It prompted Social and Family Development Minister Tan Chuan-Jin to say that it is not appropriate for the public "to chip in and criticise one particular party, or canvass for particular actions, or call for people to visit them".

Associate Professor Straughan said: "When you post a video online, you are not able to contextualise it for your audience and that's not fair to the people in the video."

However, it does not mean that whistle-blowers can no longer alert the authorities to suspected cases of abuse through social media.

"This provision applies only after a case has been brought to the attention of the director of social welfare," said MSF. "The reporting of a suspected case of abuse, neglect or self-neglect of a vulnerable adult to the ministry - either directly or through social media - would thus not be flouting the law."
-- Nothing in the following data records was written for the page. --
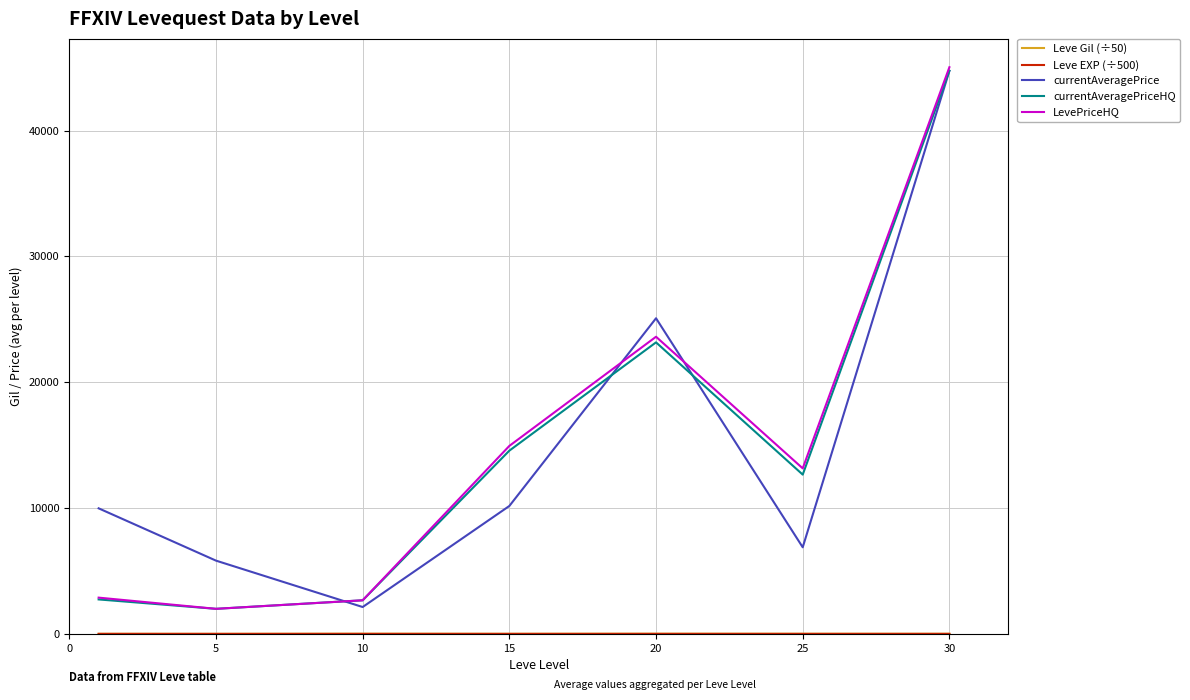

Which series has the widest spread of values?

LevePriceHQ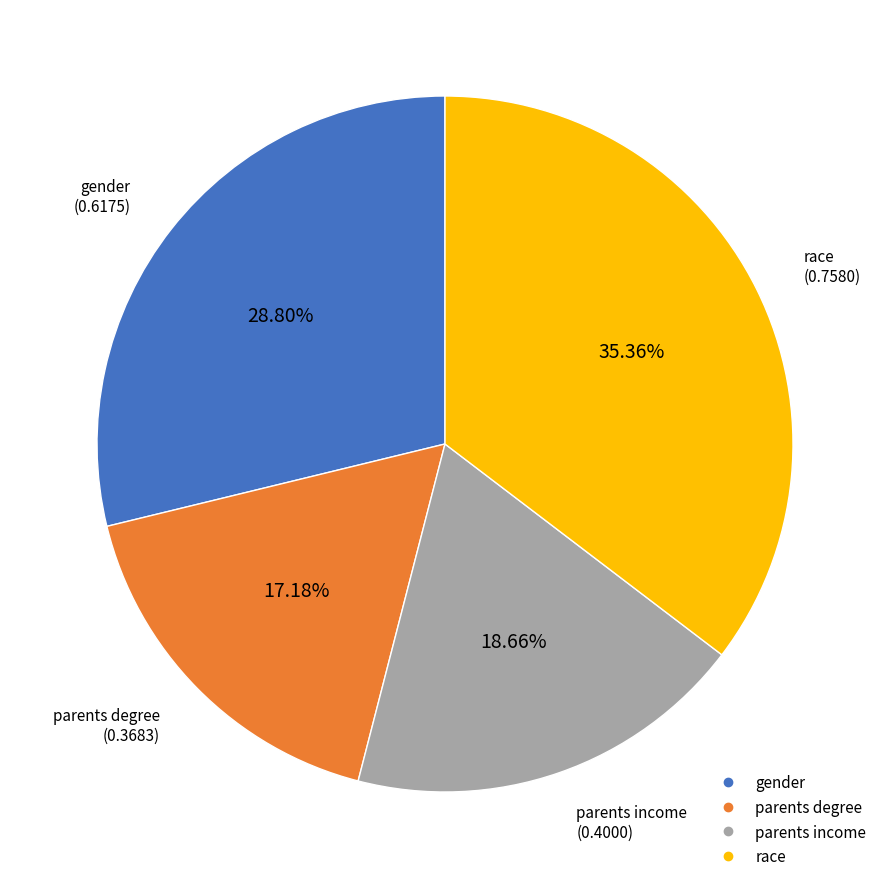

How many slices are in this pie chart?

4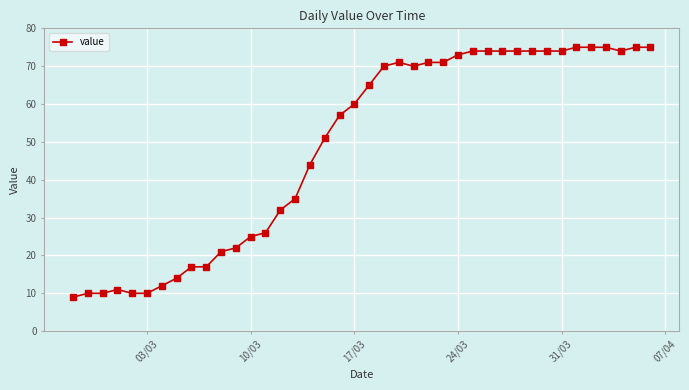

What is the smallest value displayed?

9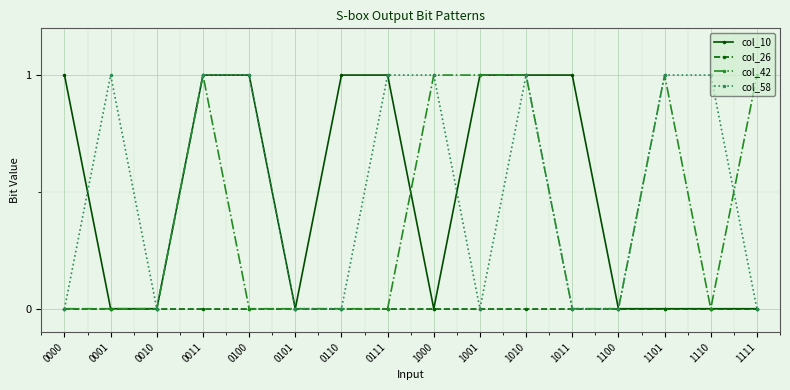

The col_42 series shows 1 at 1111. True or false?

True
Still, experts feel that whistle-blowers should report through official channels instead of posting online and calling on a public jury.

To encourage people to do so, there should be just one channel of reporting, said Prof Straughan, so that people are assured that cases will not fall through the cracks with multiple agencies involved.

Ms Petrine Lim, principal social worker at Fei Yue Family Service Centre, said people need to know who to report to so they will not be discouraged from whistle-blowing.

MP for Jalan Besar GRC Denise Phua said public discourse should not come at the expense of one's dignity. "The vulnerable people affected may not want their lives and identities exposed this way."